The egregious case of copying text from plaintiffs’ attorneys by federal judge John E. Jones has drawn additional criticism from legal scholars who explain that such copying should be scrutinized and carefully examined.
Yesterday Discovery Institute released a report revealing that the key section of the widely-noted court decision in the Kitzmiller vs. Dover intelligent design case was copied nearly verbatim from a document written by ACLU lawyers.
“Discovery Institute is on solid ground in pointing out Judge Jones’ highly questionable practice in this case,” said Bruce Green, an attorney with the Center for Law and Policy. “While having no legal bearing at this stage, it is highly frowned upon by the federal judiciary for a judge to adopt wholesale the findings and conclusions of a party without making a case for independent investigation demonstrated in the record.”
According to Discovery attorney Casey Luskin, the Institute’s study explained that judges are allowed to draw upon findings of fact submitted by the parties before them. “But that does not mean the practice is looked upon favorably by higher courts,” said Luskin. “In fact, the Third Circuit, which governs all federal courts in Pennsylvania, has strong case law discouraging judges from simply adopting ‘verbatim or near verbatim’ the findings of fact of parties in a case.”
For More Information:
- A Comparison of Judge Jones’ Opinion in Kitzmiller v.
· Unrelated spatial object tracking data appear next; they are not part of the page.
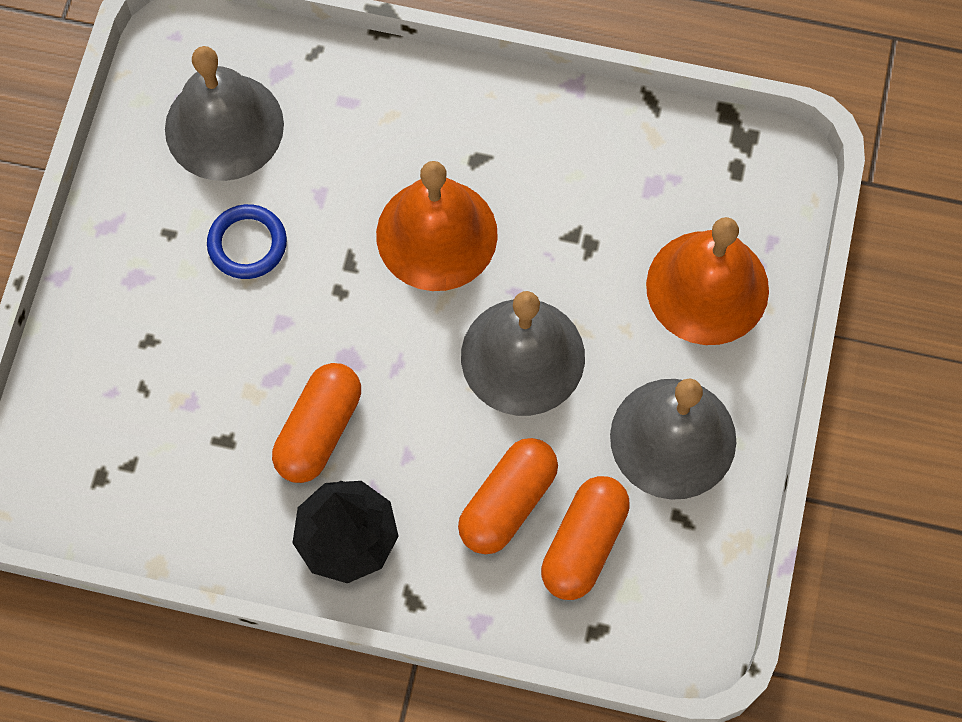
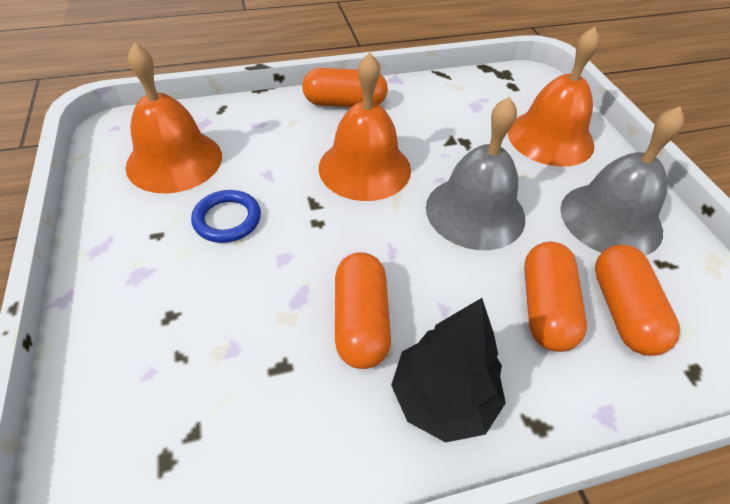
camera: 30 degrees left, 20 degrees down
grey bell [165,46,284,181] -> orange bell [125,43,222,194]
none -> orange capsule [302,68,388,107]

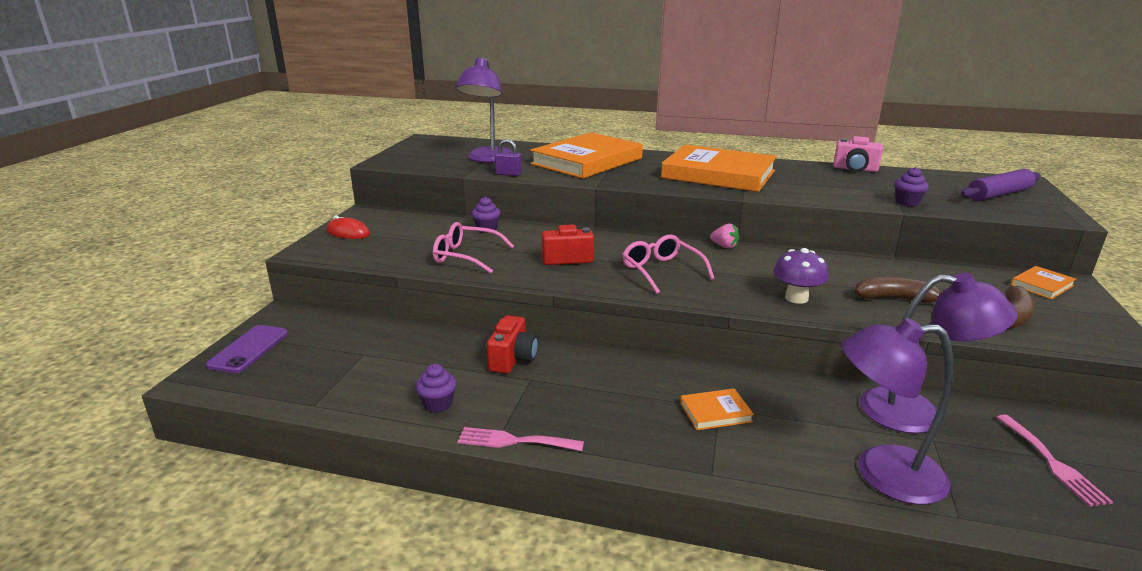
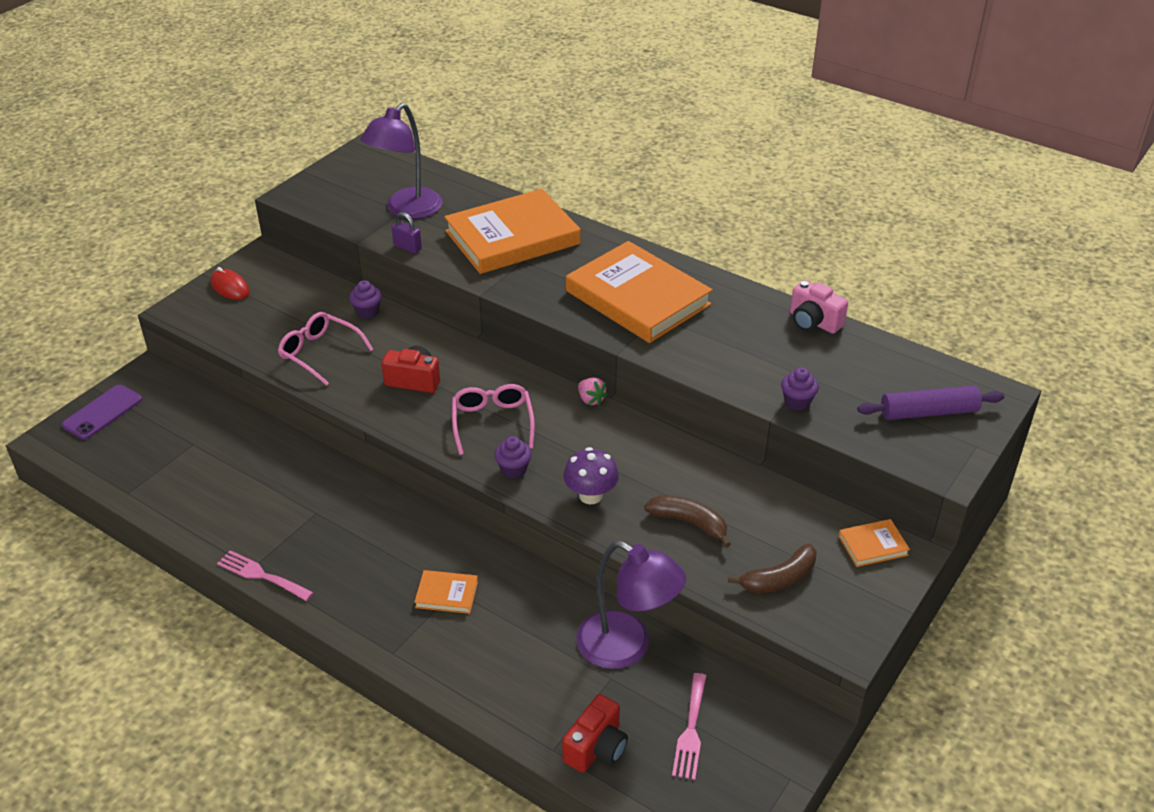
camera: 20 degrees right, 15 degrees up
purple cupcake [416,364,457,413] -> purple cupcake moved to [494,436,532,479]
red camera [487,315,538,374] -> red camera moved to [562,694,628,773]
purple lamp [841,318,954,505] -> none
Dover with Plaintiffs’ Proposed “Findings of Fact and Conclusions of Law”
- “Masterful” Federal Ruling on Intelligent Design Was Copied from ACLU
- Media Coverage of Judge Jones’ Copying ACLU
Luskin cited a Third Circuit ruling in 2005, In re: Community Bank of Northern Virginia, which held that it is “highly disapproved of”1 for judges to adopt the briefs of parties in a “verbatim or near verbatim”2 fashion. In 2004, in the case Bright v. Westmoreland County, the Third Circuit also had harsh words for a judge which unilaterally adopted the recommendations of one party:
Judicial opinions are the core work-product of judges. They are much more than findings of fact and conclusions of law; they constitute the logical and analytical explanations of why a judge arrived at a specific decision. They are tangible proof to the litigants that the judge actively wrestled with their claims and arguments and made a scholarly decision based on his or her own reason and logic. When a court adopts a party’s proposed opinion as its own, the court vitiates the vital purposes served by judicial opinions. We, therefore, cannot condone the practice used by the District Court in this case.3
“Even the U.S. Supreme Court has language discouraging this practice,” explained Luskin. “A 1964 U.S. Supreme Court case called a judge who adopted a party’s findings of facts verbatim ‘not the product of the workings of the district judge’s mind’4 and noted the findings of fact had been ‘mechanically adopted’5 by the district court.” The late federal appellate Judge James Skelly Wright, famous for desegregating New Orleans public schools, was favorably quoted by the U.S. Supreme Court for instructing judges to avoid the blanket adoption of lawyers’ arguments:
I suggest to you strongly that you avoid as far as you possibly can simply signing what some lawyer puts under your nose. These lawyers, and properly so, in their zeal and advocacy and their enthusiasm are going to state the case for their side in these findings as strongly as they possibly can. When these findings get to the courts of appeals they won’t be worth the paper they are written on as far as assisting the court of appeals in determining why the judge decided the case.6
Similarly, in a 1985 ruling the U.S. Supreme Court noted that “[w]e, too, have criticized courts for their verbatim adoption of findings of fact prepared by prevailing parties, particularly when those findings have taken the form of conclusory statements unsupported by citation to the record.”7
According to the Associated Press, a legal scholar at the Louis Stein Center for Law and Ethics at Fordham Law School acknowledged that it is “not typical for judges to adopt one side’s proposed findings verbatim.”
1) In re: Community Bank of Northern Virginia, 418 F.3d 277, 300 (3rd Cir. 2005).
2) In re: Community Bank of Northern Virginia, 418 F.3d 277, 319 (3rd Cir. 2005).
3) Bright v. Westmoreland County, 380 F.3d 729, 732 (3rd Cir. 2004).
4) United States v. El Paso Natural Gas Company, 376 U.S. 651, 656 (1964).
5) United States v. El Paso Natural Gas Company, 376 U.S. 651, 657 (1964).
6) Judge James Skelly Wright quoted in United States v. El Paso Natural Gas Company, 376 U.S. 651, 657, fn4 (1964) (internal citations and quotations omitted).
7) Anderson v. Bessemer City, 470 U.S. 564, 572 (1985).